Both are very appropriate spring boards for a conversation about the financial markets.
I have a very detailed investment philosophy that is the basis by which all parts of my investment process stem from. If I can single out one common theme throughout that philosophy, it would be the idea of being patient and waiting for the fat pitch across the middle of the plate before putting capital at risk.
I can promise you that if you can consistently practice patience in the financial markets, that alone can be a huge edge over other investors. The hardest thing for most investors to do is nothing.

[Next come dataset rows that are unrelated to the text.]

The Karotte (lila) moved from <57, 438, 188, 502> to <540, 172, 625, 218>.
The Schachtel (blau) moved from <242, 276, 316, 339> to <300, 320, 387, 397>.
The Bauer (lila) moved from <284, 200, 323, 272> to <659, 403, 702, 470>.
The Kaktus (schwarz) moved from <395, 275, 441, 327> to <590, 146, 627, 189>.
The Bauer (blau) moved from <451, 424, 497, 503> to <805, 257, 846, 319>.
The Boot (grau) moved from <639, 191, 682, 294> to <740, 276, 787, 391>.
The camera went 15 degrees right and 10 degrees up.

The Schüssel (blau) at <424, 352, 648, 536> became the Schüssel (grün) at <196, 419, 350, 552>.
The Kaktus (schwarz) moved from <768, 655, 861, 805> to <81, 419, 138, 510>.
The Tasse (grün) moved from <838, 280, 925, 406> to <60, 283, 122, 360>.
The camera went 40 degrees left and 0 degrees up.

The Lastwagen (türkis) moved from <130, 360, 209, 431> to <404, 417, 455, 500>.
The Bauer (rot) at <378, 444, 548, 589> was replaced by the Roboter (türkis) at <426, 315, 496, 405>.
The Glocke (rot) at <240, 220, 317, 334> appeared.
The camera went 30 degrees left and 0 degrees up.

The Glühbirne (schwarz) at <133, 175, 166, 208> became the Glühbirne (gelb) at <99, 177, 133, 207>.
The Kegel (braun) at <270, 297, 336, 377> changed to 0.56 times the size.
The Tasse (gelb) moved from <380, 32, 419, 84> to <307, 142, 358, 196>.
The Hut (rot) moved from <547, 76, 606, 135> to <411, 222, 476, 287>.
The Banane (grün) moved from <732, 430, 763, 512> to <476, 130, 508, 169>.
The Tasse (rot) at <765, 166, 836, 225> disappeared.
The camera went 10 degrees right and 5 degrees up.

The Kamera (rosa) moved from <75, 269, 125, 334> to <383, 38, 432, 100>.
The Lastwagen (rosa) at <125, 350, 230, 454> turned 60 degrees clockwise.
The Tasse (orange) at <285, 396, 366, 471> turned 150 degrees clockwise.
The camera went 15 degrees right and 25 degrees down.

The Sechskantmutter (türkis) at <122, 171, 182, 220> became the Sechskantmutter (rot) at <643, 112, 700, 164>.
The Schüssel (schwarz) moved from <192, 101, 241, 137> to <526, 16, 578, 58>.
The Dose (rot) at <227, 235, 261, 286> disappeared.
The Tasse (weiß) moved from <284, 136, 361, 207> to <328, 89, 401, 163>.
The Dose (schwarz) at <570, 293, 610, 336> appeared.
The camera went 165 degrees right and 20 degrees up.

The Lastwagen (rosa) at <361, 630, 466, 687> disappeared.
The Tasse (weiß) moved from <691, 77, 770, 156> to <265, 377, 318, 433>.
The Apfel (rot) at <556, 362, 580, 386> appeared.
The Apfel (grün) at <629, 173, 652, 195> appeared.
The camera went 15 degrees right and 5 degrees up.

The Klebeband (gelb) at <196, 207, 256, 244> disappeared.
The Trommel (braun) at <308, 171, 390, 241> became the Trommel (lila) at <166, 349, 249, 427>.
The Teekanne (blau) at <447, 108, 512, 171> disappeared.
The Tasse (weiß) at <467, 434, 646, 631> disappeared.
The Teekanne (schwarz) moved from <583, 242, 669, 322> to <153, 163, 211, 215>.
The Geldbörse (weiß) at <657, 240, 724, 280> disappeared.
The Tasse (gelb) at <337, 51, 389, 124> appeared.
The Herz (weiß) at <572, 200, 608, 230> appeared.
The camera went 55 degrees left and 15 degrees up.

In my previous role as an advisor, the hardest thing for me to convince clients was that making a decision to do nothing was just as proactive as making a decision to change something. The fact is that money cannot consistently be made trading every day or every week during a given calendar year.
Profits can only be made when the opportunity is available and not just because they happen to be desired or needed. Read those last two sentences again. Memorize them and trade by them.
Those statements are the cornerstone of a philosophy that will outperform most other market participants.
One of the core tenets of my investment philosophy is to think like a fundamentalist but trade like a technician. Simply put, the fundamentals of a particular market are an indication of how the market SHOULD BE acting and the technical factors of a particular market are indications of how the market IS acting.
The diagram below does a nice job of further conveying what I’m talking about.
To outperform year in and year out, you must understand the fundamental underpinnings of a given market and trade in the direction of those fundamentals once the technical factors align in your favor.
In my own process, I develop a BIAS for the fundamentals of a given market and then I look at the technical factors to see if the price action and sentiment are aligned with the bias I have for the fundamentals.
If the two are aligned I will develop a directional bias for that market. If the fundamental and technical factors oppose each other, I institute a NEUTRAL bias for the market until congruence occurs.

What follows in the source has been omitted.